Sf3b2-flox Mouse

SF3B2, a component of the U2 small nuclear ribonucleoprotein complex, plays a crucial role in RNA splicing. It is involved in regulating the splicing of target genes, which impacts various biological processes. The gene's function is significant in development, cell viability, and disease-related pathways [1,2,3,4,5,6]. Genetic models, such as gene knockout in different organisms, are valuable for studying its function.

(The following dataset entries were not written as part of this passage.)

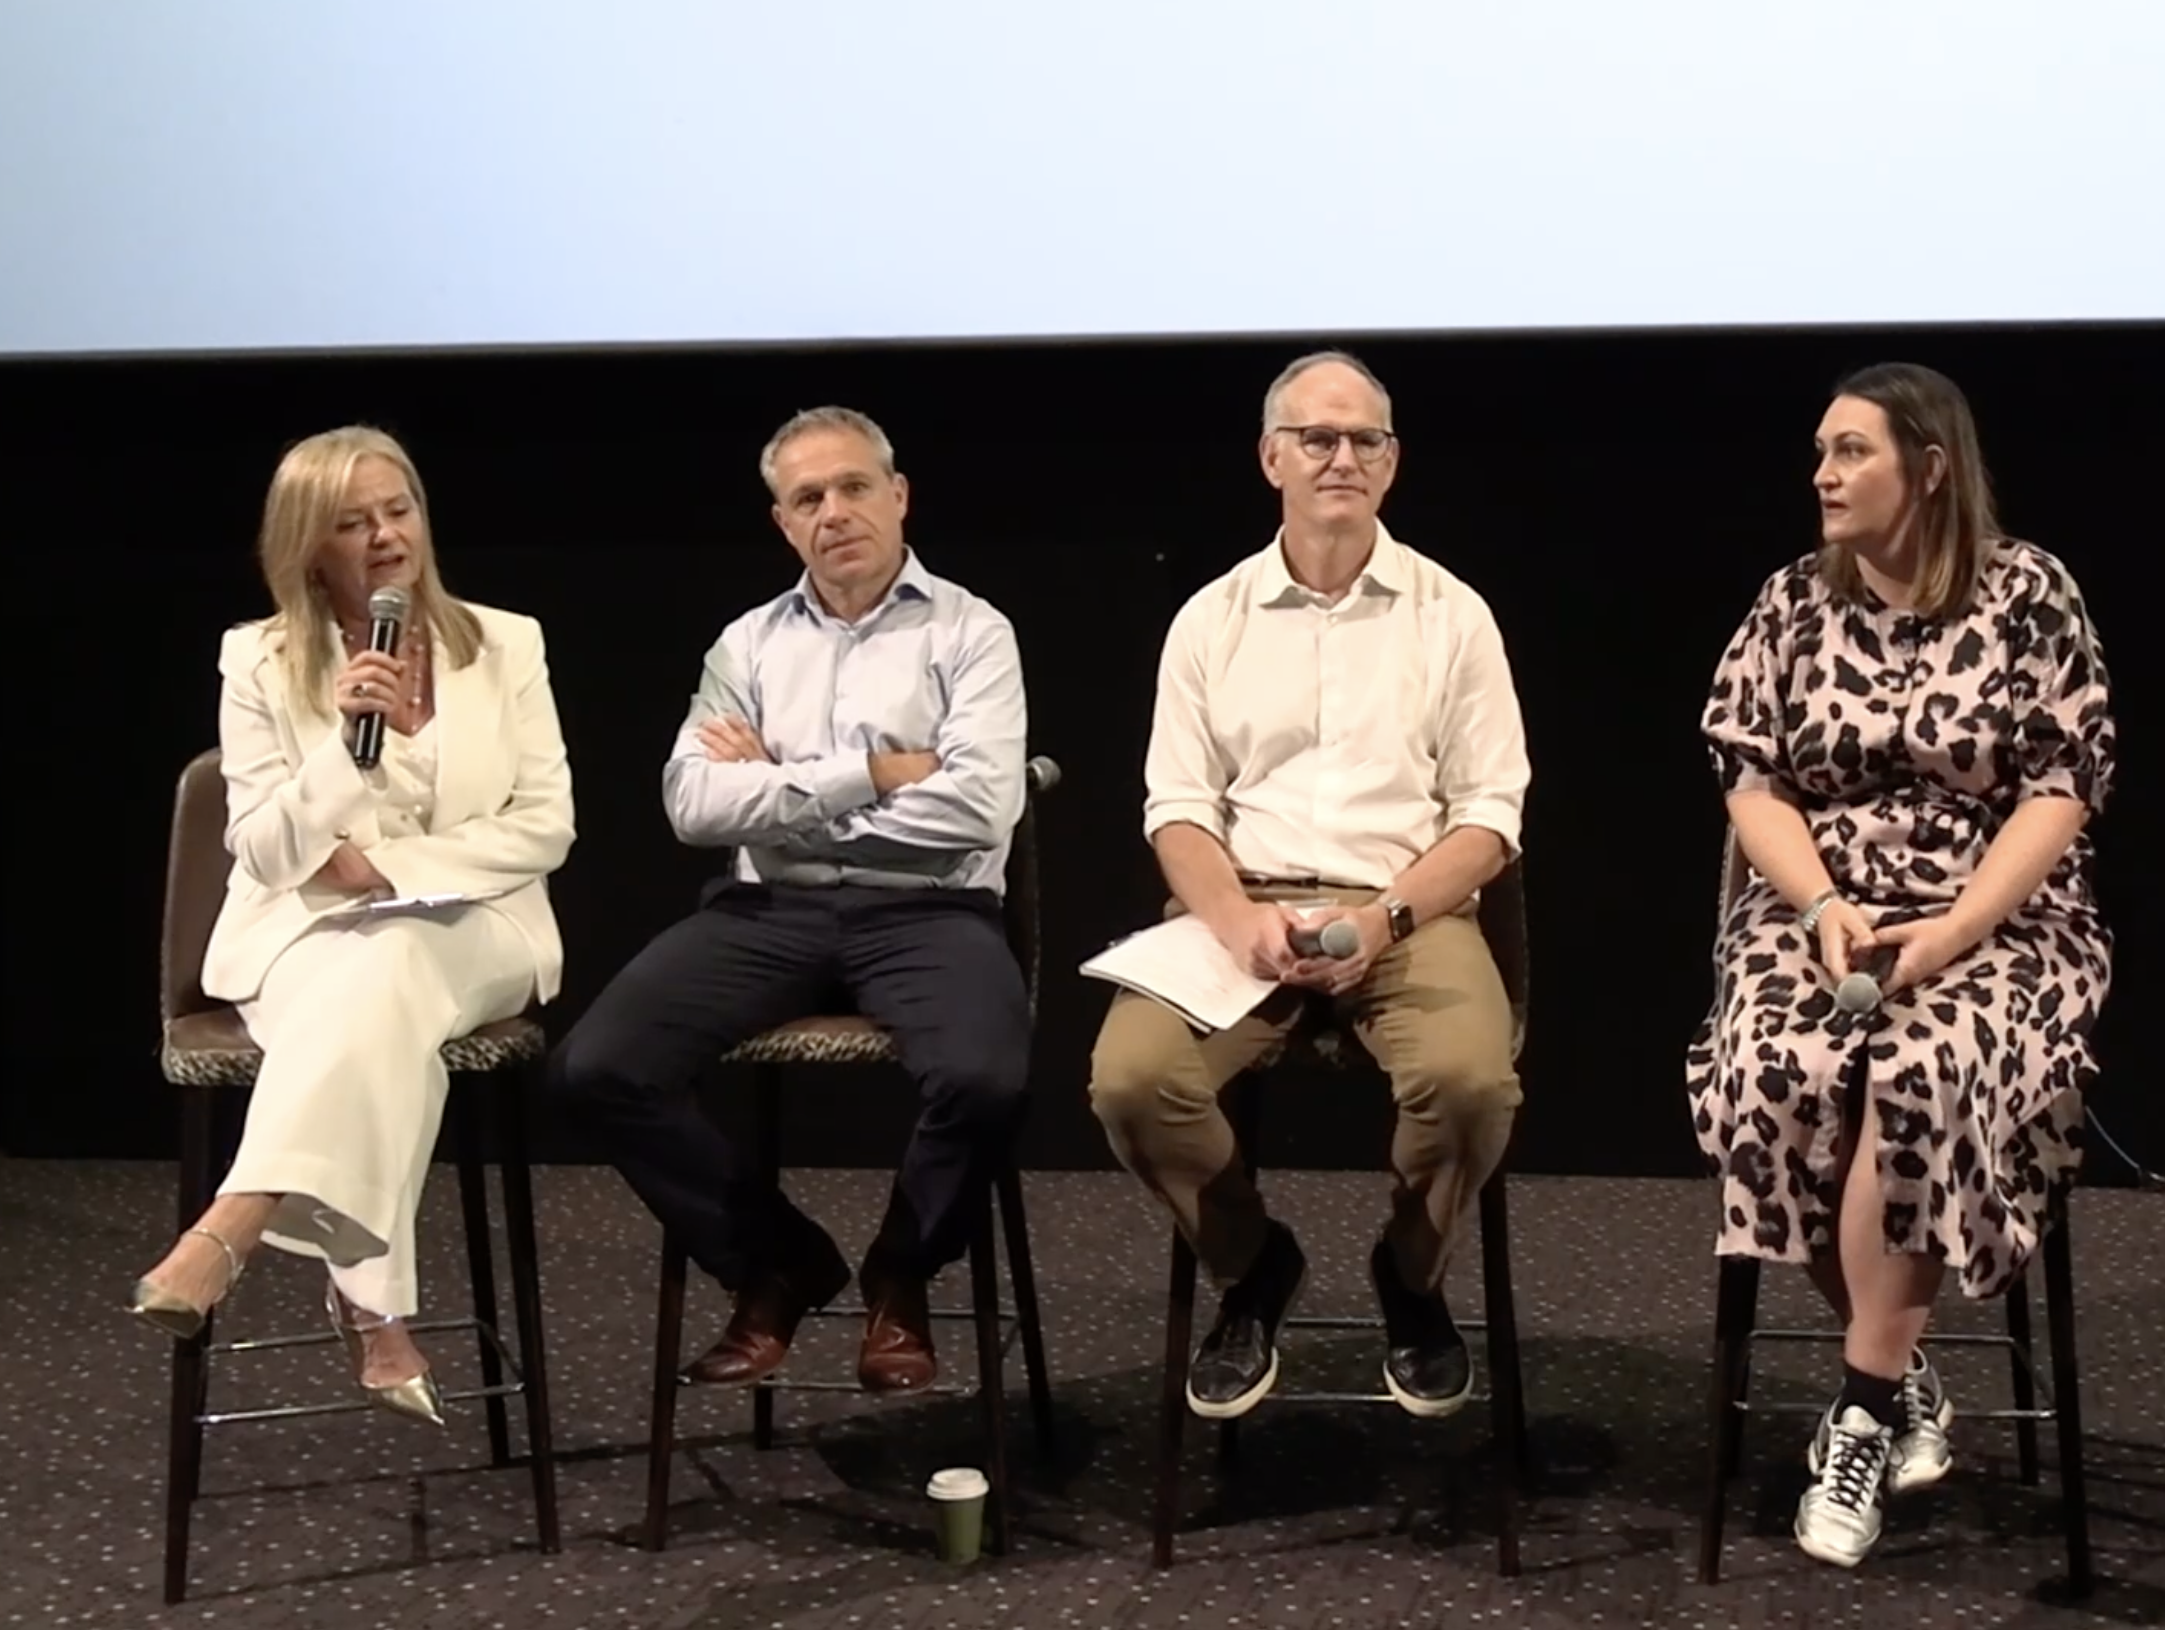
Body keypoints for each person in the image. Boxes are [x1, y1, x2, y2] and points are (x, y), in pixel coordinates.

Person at [1687, 362, 2116, 1568]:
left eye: (1849, 452)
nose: (1820, 475)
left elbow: (2059, 788)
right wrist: (1820, 901)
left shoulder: (2030, 594)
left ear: (1927, 467)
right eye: (1819, 452)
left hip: (2005, 922)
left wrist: (1957, 929)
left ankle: (1863, 1409)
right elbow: (1750, 782)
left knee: (1917, 1069)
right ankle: (1902, 1375)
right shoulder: (1788, 604)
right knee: (1777, 1068)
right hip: (1818, 912)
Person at [547, 406, 1031, 1396]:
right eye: (807, 497)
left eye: (854, 487)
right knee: (597, 1068)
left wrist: (782, 792)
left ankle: (900, 1274)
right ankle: (778, 1262)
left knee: (984, 1078)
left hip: (930, 910)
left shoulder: (971, 631)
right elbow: (690, 800)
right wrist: (875, 774)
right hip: (768, 910)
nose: (834, 512)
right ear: (782, 523)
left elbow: (978, 809)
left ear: (897, 497)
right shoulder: (747, 644)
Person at [1088, 350, 1530, 1424]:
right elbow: (1177, 810)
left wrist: (1383, 918)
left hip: (1402, 906)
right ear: (1270, 457)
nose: (1340, 457)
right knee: (1130, 1080)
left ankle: (1409, 1278)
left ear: (1391, 463)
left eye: (1362, 440)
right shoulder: (1211, 618)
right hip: (1242, 904)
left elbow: (1489, 816)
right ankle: (1252, 1267)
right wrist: (1236, 919)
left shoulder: (1451, 614)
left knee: (1471, 1085)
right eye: (1316, 438)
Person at [127, 426, 576, 1426]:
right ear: (306, 544)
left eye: (398, 509)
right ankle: (370, 1304)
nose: (384, 536)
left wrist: (393, 868)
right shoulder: (260, 658)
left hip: (480, 928)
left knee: (396, 956)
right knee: (380, 994)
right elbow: (270, 853)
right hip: (305, 935)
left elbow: (545, 827)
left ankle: (236, 1222)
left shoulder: (507, 643)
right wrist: (340, 746)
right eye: (351, 520)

Loss-of-function variants in SF3B2 have been identified as a prevalent genetic cause of craniofacial microsomia (CFM). In Xenopus, targeted morpholino knockdown of SF3B2 disrupts cranial neural crest precursor formation and leads to craniofacial cartilage defects [1]. In zebrafish, sf3b2-null mutants exhibit severe deficiencies in craniofacial cartilage and bone progenitors due to elevated apoptosis and reduced proliferation of cranial neural crest cells. RNA sequencing of these mutants reveals widespread disruption of mRNA splicing [9].

In human prostate cancer, SF3B2 is a critical determinant of androgen receptor splice variant-7 (AR-V7) expression, driving aggressive phenotypes, and its inhibition suppresses tumor growth [2]. In multiple sclerosis models, downregulation of SF3B2 preserves retinal ganglion cell survival and axonal integrity, and knockdown suppresses injury-response and necroptosis genes [3].

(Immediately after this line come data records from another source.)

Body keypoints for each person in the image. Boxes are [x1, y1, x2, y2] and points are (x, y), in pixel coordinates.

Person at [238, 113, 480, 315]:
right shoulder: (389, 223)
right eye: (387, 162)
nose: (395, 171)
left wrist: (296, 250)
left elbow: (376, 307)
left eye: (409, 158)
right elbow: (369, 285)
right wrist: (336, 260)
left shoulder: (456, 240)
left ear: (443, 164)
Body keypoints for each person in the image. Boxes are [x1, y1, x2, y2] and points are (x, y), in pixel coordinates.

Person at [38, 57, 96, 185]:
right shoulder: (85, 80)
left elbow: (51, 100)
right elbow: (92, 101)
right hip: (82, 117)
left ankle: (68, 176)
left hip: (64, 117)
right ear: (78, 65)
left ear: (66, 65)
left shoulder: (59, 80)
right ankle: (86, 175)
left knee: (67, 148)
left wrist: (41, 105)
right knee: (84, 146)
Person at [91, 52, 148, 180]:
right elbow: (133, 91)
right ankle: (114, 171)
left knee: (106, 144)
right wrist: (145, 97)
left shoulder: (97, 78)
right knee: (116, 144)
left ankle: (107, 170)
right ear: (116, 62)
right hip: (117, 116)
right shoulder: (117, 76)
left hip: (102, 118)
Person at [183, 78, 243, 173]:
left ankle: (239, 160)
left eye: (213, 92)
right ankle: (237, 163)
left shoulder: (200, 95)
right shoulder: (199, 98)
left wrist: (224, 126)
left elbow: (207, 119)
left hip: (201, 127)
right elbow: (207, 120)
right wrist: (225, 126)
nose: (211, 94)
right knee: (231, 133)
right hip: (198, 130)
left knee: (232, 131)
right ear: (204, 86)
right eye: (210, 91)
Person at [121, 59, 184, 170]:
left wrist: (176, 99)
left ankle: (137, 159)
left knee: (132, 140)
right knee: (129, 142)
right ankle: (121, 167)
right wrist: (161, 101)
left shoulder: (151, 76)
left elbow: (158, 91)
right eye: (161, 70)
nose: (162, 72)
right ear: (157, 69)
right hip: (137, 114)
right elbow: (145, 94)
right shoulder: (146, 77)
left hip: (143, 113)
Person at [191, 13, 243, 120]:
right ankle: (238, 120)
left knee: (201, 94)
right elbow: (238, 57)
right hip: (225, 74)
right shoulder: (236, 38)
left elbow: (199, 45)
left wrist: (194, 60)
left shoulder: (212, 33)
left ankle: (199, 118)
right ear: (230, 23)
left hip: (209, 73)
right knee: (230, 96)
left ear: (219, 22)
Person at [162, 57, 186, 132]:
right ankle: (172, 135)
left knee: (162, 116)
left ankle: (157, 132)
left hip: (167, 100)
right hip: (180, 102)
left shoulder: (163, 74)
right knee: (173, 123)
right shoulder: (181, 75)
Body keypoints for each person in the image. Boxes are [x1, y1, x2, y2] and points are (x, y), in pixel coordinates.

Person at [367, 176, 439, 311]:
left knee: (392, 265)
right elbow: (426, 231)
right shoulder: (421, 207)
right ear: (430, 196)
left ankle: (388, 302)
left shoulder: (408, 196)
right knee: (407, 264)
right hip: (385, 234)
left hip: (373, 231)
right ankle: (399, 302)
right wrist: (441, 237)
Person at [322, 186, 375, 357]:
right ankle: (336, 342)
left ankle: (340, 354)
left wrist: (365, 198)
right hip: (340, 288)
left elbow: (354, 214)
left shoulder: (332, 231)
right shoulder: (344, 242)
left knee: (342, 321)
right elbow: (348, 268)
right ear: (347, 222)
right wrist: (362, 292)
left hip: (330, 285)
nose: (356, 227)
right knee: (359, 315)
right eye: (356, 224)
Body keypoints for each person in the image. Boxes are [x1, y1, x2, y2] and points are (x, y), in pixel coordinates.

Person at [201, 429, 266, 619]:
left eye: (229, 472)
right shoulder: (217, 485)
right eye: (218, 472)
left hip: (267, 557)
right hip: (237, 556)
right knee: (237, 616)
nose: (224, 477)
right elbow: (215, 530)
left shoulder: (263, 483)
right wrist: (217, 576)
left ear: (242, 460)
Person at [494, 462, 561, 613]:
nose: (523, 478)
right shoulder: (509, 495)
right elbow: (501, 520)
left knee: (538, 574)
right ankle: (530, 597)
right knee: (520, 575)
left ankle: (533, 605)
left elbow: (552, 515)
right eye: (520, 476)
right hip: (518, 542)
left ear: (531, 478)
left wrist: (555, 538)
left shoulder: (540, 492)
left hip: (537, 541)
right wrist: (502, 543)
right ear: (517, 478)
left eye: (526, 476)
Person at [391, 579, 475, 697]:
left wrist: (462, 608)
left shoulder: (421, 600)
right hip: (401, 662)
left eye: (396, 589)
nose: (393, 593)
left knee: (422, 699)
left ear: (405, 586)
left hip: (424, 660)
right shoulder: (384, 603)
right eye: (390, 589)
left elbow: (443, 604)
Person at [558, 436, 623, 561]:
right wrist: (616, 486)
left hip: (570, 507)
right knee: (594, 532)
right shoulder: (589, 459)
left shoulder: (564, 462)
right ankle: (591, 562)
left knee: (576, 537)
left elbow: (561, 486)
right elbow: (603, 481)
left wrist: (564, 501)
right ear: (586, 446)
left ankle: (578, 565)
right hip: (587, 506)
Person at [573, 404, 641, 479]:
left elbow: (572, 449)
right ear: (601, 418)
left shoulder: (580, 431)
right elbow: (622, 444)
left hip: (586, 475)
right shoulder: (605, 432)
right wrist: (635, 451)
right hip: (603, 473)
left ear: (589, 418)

In addition, in mice, Prmt9 knockout, which affects the methylation of SF3B2, causes alternative splicing of many genes and abnormal synapse development [4]. In colorectal cancer, RNF6 promotes carcinogenesis by transcriptionally activating SF3B2, and targeting the RNF6-SF3B2 axis suppresses tumor growth [5]. In head and neck squamous cell carcinoma, SF3B2 binds to gene regulatory elements and mRNA to modulate transcription and RNA stability, promoting tumor growth [6].

A patient with a loss-of-function variant in SF3B2 presented with Hirschsprung disease and a complex cardiac defect without craniofacial features, expanding the phenotypic spectrum of SF3B2-related diseases [7]. Also, PGC1/PPAR drives cardiomyocyte maturation via SF3B2 [8].

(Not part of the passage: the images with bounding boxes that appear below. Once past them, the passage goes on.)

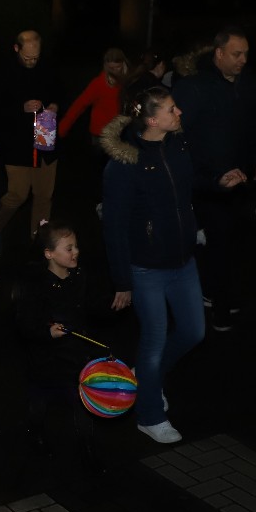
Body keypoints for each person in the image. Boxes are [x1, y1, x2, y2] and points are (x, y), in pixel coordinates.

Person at [100, 86, 205, 444]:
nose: (179, 113)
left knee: (193, 332)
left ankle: (148, 377)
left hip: (183, 260)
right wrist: (122, 281)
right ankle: (149, 415)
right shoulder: (124, 165)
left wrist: (220, 183)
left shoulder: (178, 146)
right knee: (154, 340)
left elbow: (188, 188)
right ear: (152, 119)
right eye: (172, 109)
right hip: (146, 268)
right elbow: (114, 226)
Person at [170, 26, 256, 331]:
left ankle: (218, 292)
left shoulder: (248, 85)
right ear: (219, 53)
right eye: (236, 54)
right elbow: (176, 134)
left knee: (233, 241)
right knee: (218, 242)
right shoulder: (195, 87)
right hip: (207, 182)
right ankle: (220, 306)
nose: (243, 60)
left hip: (239, 180)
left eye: (246, 54)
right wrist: (192, 173)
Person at [15, 221, 111, 460]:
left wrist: (110, 304)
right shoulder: (35, 285)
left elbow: (89, 308)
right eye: (69, 248)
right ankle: (35, 433)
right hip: (45, 359)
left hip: (75, 355)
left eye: (76, 246)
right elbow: (25, 323)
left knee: (81, 401)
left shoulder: (79, 276)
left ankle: (87, 446)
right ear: (49, 254)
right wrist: (47, 332)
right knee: (40, 401)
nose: (75, 252)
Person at [0, 30, 63, 246]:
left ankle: (39, 240)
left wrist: (55, 105)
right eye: (27, 57)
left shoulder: (48, 68)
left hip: (46, 144)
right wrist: (20, 108)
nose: (32, 61)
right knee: (17, 194)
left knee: (44, 195)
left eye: (36, 57)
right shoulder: (3, 72)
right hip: (17, 146)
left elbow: (62, 92)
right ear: (16, 48)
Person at [59, 47, 130, 215]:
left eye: (118, 67)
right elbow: (79, 105)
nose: (115, 71)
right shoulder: (98, 83)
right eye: (111, 68)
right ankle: (102, 204)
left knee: (120, 172)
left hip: (121, 133)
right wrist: (62, 129)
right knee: (103, 172)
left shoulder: (128, 81)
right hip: (101, 135)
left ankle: (117, 203)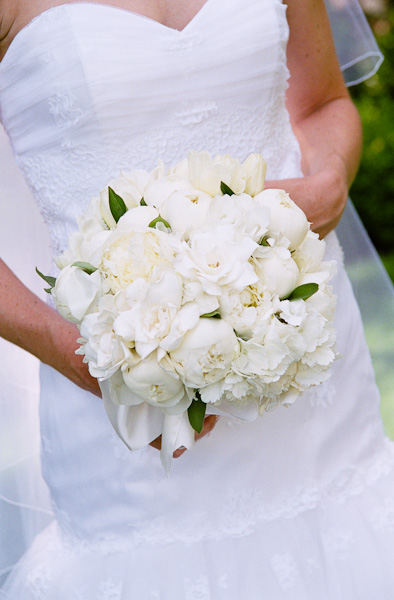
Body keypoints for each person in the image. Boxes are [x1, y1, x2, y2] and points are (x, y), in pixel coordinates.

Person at [0, 0, 394, 597]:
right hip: (124, 403)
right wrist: (74, 355)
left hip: (314, 374)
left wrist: (331, 180)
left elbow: (321, 105)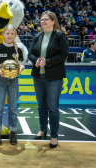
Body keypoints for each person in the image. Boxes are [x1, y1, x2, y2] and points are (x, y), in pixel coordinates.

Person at [28, 11, 68, 149]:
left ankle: (54, 136)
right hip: (38, 76)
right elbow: (30, 53)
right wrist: (36, 61)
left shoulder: (60, 36)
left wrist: (47, 62)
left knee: (52, 107)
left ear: (53, 21)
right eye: (41, 19)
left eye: (46, 19)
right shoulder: (37, 36)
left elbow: (63, 55)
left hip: (54, 77)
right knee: (41, 106)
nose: (43, 21)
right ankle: (42, 129)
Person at [0, 24, 25, 145]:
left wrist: (21, 68)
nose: (10, 35)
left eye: (12, 33)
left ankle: (13, 132)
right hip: (1, 78)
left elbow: (21, 64)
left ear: (15, 35)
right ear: (3, 34)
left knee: (13, 107)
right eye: (7, 33)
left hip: (14, 79)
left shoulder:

In conclusion, SF3B2 is essential for RNA splicing and significantly impacts various biological processes. Model-based research, especially KO/CKO mouse models and other loss-of-function experiments in different organisms, has revealed its roles in diseases like CFM, prostate cancer, multiple sclerosis, abnormal synapse development, colorectal cancer, head and neck squamous cell carcinoma, Hirschsprung disease, and cardiac development. Understanding SF3B2's function provides insights into disease mechanisms and potential therapeutic targets.